The following cases from this court affirm the foregoing, and further hold that in cases in which summary judgment has been granted, if the affidavits or other summary judgment evidence raise a fact issue as to fraud, then summary judgment is improper. Farnsworth v. Dolch (Waco Civ.App.1972) 488 S.W.2d 531, error refused NRE; Young v. Texas Employers Insurance Assn. (Waco Civ.App.1972) 488 S.W.2d 551, no writ history; Dudley v. Lawler (Waco Civ.App.1971) 468 S.W.2d 160, no writ history; and Crow v. Crow (Waco Civ.App.1972) 485 S.W.2d 928, no writ history.

Likewise, material fact issues are raised by Abraham’s affidavit as well as elsewhere in the record concerning the accord or novation question; that is to say, whether the parties entered into a new agreement in January 1966 which would have relieved Abraham from any personal liability.

Also, the errors admitted by the senior accountant Irwin in his deposition concerning the computation of the amounts sued for as well as the interest charged, raise further material fact issues which render a summary judgment improper.

Appellant has other points attacking the summary judgment; however, we do not deem it necessary to discuss them. This is not a proper case for summary judgment.
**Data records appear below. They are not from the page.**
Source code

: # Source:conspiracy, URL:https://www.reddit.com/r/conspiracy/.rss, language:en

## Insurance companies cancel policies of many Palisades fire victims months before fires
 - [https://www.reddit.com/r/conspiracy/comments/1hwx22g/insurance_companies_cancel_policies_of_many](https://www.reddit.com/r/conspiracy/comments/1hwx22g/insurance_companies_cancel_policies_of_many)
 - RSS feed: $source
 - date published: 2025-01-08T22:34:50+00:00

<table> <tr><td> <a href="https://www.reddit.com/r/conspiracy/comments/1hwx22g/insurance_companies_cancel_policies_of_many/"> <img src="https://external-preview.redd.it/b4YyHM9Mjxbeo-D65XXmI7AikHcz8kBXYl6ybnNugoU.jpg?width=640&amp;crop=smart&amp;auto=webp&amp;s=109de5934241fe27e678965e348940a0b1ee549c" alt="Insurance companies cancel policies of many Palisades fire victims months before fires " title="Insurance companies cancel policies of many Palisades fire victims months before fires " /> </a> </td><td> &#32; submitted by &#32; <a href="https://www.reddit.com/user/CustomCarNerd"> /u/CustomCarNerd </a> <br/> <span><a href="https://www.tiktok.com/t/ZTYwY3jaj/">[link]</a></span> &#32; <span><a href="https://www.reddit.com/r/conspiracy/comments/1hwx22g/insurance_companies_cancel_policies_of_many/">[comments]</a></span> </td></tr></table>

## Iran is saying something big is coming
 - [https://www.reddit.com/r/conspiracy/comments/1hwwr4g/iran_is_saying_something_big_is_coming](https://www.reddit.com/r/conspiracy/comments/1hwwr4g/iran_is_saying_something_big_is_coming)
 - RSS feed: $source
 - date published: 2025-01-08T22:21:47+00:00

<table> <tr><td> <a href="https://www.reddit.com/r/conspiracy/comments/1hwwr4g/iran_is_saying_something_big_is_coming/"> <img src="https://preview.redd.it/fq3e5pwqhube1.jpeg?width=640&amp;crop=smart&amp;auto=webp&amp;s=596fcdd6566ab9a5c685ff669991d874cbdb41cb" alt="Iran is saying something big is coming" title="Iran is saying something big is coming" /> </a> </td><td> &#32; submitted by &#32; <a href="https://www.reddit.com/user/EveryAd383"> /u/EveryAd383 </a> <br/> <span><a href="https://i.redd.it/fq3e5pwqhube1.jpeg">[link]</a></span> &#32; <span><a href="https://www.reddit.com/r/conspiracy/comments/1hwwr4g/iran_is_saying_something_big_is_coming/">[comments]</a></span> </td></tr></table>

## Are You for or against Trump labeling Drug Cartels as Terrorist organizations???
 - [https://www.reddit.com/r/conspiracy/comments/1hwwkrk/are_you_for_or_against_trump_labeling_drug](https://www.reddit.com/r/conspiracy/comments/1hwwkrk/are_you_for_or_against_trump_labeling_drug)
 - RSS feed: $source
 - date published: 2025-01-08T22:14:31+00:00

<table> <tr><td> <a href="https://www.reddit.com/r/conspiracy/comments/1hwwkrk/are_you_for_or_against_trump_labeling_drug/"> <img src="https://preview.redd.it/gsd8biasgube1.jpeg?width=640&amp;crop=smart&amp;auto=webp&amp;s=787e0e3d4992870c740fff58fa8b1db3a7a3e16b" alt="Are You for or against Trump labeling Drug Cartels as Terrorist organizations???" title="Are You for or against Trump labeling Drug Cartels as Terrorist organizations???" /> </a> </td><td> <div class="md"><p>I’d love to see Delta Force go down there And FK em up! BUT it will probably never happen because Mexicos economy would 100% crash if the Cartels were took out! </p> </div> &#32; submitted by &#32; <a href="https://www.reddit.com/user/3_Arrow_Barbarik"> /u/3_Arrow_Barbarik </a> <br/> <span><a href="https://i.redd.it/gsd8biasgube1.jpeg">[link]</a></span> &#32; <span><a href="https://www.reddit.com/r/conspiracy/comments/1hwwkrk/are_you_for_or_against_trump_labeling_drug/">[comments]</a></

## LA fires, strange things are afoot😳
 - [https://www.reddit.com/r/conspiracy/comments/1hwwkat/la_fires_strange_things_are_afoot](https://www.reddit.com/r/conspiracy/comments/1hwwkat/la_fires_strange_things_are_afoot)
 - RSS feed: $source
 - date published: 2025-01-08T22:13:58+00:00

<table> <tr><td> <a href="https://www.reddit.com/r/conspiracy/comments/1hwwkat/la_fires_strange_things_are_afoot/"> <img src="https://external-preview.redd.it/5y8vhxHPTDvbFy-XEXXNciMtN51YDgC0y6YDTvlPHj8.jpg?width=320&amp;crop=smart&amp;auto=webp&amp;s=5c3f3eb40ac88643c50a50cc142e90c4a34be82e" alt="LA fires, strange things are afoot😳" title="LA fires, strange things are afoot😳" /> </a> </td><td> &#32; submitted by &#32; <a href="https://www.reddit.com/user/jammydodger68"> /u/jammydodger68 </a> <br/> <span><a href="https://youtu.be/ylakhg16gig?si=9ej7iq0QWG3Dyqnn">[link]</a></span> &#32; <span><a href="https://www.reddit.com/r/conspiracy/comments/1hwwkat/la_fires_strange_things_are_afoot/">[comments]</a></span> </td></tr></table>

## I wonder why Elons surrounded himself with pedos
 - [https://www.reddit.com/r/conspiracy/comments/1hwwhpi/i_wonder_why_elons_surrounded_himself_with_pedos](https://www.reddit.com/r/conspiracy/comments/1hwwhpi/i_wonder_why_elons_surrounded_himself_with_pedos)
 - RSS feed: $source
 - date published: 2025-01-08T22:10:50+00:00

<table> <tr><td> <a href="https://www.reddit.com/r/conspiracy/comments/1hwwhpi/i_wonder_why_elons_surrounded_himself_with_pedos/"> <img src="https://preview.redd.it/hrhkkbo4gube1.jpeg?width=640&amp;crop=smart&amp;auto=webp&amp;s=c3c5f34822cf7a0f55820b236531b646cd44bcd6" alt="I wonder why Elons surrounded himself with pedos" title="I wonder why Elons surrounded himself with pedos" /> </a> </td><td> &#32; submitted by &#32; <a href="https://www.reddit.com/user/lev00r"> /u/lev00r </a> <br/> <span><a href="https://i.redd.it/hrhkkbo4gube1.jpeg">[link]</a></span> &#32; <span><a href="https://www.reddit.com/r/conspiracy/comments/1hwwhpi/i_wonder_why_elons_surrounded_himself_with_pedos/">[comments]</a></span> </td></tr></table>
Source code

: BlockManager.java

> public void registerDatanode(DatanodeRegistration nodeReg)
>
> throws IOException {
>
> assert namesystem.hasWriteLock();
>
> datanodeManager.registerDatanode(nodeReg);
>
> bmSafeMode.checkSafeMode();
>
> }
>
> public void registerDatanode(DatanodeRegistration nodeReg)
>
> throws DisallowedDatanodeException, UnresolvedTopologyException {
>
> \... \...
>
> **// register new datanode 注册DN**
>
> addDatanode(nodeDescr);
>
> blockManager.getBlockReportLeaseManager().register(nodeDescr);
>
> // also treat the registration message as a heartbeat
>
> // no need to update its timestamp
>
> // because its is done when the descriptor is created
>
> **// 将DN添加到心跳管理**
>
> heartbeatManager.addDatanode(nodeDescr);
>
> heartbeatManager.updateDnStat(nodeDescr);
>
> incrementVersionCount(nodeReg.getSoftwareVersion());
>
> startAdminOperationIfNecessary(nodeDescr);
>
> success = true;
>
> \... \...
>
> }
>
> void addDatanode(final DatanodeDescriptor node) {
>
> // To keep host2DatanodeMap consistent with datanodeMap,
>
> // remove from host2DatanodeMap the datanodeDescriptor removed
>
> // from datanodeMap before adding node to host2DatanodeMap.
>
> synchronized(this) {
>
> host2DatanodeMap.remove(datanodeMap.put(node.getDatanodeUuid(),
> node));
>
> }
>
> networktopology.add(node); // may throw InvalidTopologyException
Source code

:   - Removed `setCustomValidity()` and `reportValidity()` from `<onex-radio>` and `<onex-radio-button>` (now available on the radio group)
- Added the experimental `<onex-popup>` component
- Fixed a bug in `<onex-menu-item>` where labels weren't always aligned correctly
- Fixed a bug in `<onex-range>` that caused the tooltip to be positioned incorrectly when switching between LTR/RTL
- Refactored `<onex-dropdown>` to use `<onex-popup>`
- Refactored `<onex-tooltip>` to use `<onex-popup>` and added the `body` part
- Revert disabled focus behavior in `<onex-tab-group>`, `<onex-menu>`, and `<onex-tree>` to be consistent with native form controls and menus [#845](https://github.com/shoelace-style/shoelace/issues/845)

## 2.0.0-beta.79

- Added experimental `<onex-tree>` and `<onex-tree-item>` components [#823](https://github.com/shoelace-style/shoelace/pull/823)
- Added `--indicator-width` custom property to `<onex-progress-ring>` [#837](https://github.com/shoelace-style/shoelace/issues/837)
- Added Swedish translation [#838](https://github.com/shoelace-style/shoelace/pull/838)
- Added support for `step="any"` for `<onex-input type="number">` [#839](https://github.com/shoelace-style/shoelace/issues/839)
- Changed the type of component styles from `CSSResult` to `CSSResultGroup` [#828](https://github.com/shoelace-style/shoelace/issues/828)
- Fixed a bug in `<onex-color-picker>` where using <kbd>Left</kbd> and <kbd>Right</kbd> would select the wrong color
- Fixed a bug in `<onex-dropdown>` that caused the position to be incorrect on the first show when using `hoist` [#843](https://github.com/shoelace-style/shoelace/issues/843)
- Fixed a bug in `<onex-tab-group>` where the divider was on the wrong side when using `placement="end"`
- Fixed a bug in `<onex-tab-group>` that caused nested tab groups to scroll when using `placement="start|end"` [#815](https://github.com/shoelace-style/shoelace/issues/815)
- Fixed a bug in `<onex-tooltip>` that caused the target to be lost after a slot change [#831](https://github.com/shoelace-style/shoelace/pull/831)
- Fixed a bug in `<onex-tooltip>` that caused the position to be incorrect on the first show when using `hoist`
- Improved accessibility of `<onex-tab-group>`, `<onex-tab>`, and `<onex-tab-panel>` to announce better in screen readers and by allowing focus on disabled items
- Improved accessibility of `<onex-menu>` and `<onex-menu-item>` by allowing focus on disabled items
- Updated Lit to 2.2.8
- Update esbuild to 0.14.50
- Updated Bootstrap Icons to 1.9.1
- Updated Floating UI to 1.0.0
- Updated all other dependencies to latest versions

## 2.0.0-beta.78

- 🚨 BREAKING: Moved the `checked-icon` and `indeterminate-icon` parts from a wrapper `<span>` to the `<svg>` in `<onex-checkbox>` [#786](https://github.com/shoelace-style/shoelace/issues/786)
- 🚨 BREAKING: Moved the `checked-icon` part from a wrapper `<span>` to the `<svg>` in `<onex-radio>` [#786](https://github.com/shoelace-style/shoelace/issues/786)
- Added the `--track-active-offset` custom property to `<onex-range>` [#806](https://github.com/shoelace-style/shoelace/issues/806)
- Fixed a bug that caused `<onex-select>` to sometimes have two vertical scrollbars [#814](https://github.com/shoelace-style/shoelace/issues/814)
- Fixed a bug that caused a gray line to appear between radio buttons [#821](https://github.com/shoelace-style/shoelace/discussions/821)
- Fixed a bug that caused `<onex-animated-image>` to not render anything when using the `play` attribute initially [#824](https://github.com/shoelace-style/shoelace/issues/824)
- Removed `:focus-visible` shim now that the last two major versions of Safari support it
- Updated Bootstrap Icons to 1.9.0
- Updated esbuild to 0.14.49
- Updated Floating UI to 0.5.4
We therefore reverse the trial court’s judgment and remand the cause for trial on the merits.

Reversed and remanded.

Paragraph 7 of the letter agreement between the parties dated June 15, 1961 contains the following language:

“7. Abraham shall never he personally liable to repay to Pan American any of the Secondary Recovery Expenditures-.”